__Problem to work on__: Reply with nothing but how many lines in the entries below include "untuk".

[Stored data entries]
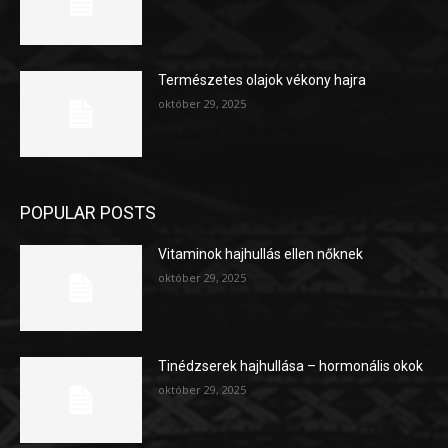
Természetes olajok vékony hajra
október 29, 2025
POPULAR POSTS
Vitaminok hajhullás ellen nőknek
október 29, 2025
Tinédzserek hajhullása – hormonális okok
október 29, 2025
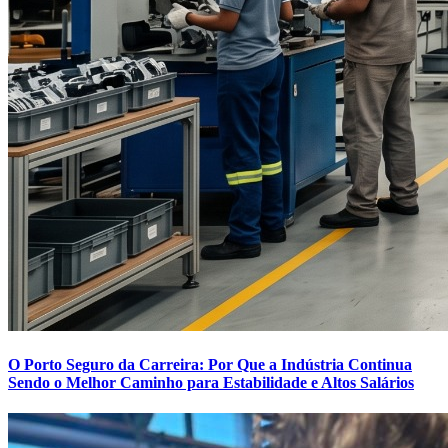
O Porto Seguro da Carreira: Por Que a Indústria Continua
Sendo o Melhor Caminho para Estabilidade e Altos Salários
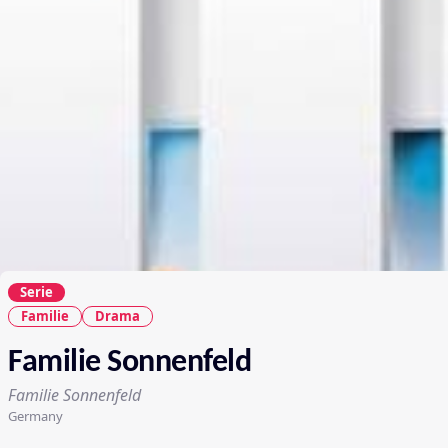
Serie
Familie
Drama
Familie Sonnenfeld
Familie Sonnenfeld
Germany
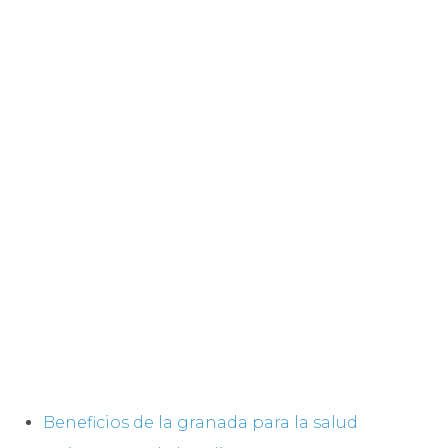
Beneficios de la granada para la salud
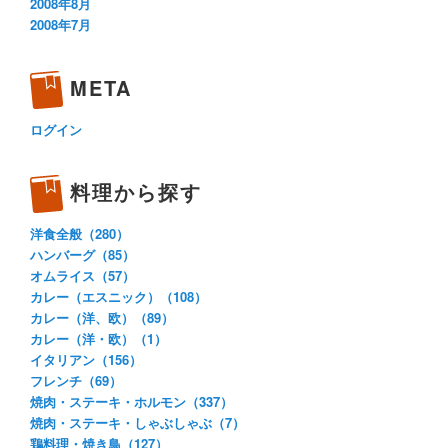
2008年8月
2008年7月
META
ログイン
料理から探す
洋食全般（280）
ハンバーグ（85）
オムライス（57）
カレー（エスニック）（108）
カレー（洋、欧）（89）
カレー（洋・欧）（1）
イタリアン（156）
フレンチ（69）
焼肉・ステーキ・ホルモン（337）
焼肉・ステーキ・しゃぶしゃぶ（7）
鶏料理・焼き鳥（127）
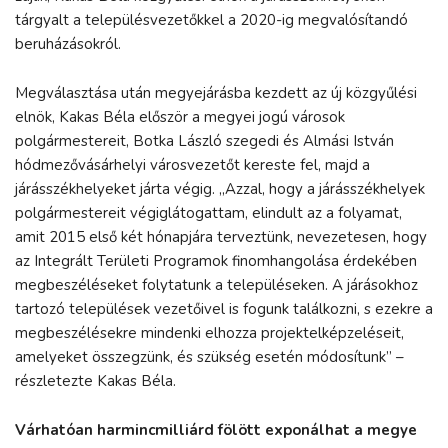
tárgyalt a településvezetőkkel a 2020-ig megvalósítandó
beruházásokról.
Megválasztása után megyejárásba kezdett az új közgyűlési
elnök, Kakas Béla először a megyei jogú városok
polgármestereit, Botka László szegedi és Almási István
hódmezővásárhelyi városvezetőt kereste fel, majd a
járásszékhelyeket járta végig. „Azzal, hogy a járásszékhelyek
polgármestereit végiglátogattam, elindult az a folyamat,
amit 2015 első két hónapjára terveztünk, nevezetesen, hogy
az Integrált Területi Programok finomhangolása érdekében
megbeszéléseket folytatunk a településeken. A járásokhoz
tartozó települések vezetőivel is fogunk találkozni, s ezekre a
megbeszélésekre mindenki elhozza projektelképzeléseit,
amelyeket összegzünk, és szükség esetén módosítunk” –
részletezte Kakas Béla.
Várhatóan harmincmilliárd fölött exponálhat a megye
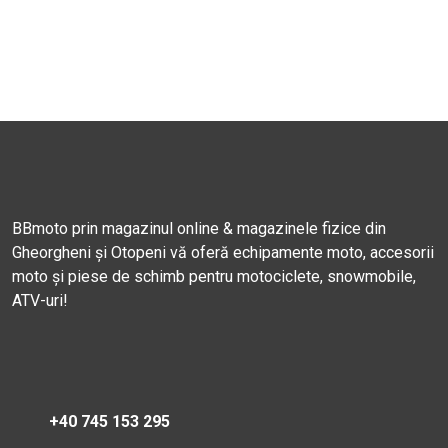
BBmoto prin magazinul online & magazinele fizice din
Gheorgheni și Otopeni vă oferă echipamente moto, accesorii
moto și piese de schimb pentru motociclete, snowmobile,
ATV-uri!
+40 745 153 295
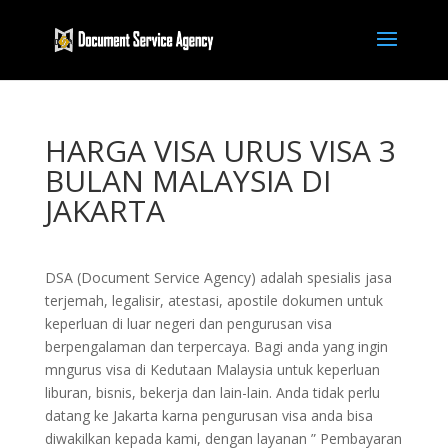
HARGA VISA URUS VISA 3
BULAN MALAYSIA DI
JAKARTA
DSA (Document Service Agency) adalah spesialis jasa
terjemah, legalisir, atestasi, apostile dokumen untuk
keperluan di luar negeri dan pengurusan visa
berpengalaman dan terpercaya. Bagi anda yang ingin
mngurus visa di Kedutaan Malaysia untuk keperluan
liburan, bisnis, bekerja dan lain-lain. Anda tidak perlu
datang ke Jakarta karna pengurusan visa anda bisa
diwakilkan kepada kami, dengan layanan ” Pembayaran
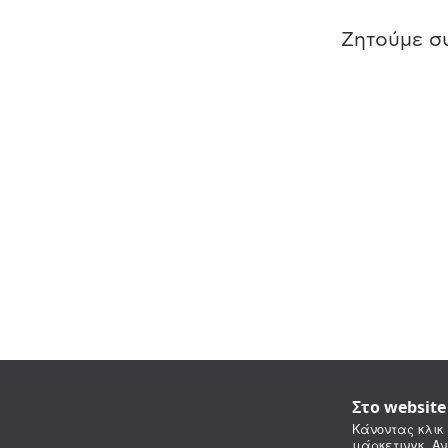
Ζητούμε συ
Στο websit
Κάνοντας κλικ 
μάρκετινγκ. Αν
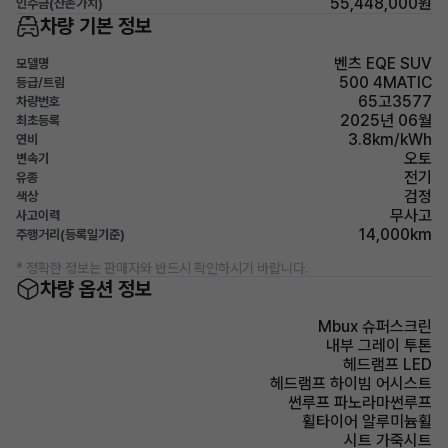
55,448,000원
인수금(잔존가치)
차량 기본 정보
벤츠 EQE SUV
모델명
500 4MATIC
등급/트림
65고3577
차량번호
2025년 06월
최초등록
3.8km/kWh
연비
오토
변속기
전기
유종
검정
색상
무사고
사고이력
14,000km
주행거리(등록일기준)
* 정확한 정보는 판매자와 반드시 확인하시기 바랍니다.
차량 옵션 정보
Mbux 슈퍼스크린
내부 그레이 투톤
헤드램프 LED
헤드램프 하이빔 어시스트
썬루프 파노라마썬루프
휠타이어 알루미늄휠
시트 가죽시트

__Result for this task__: 2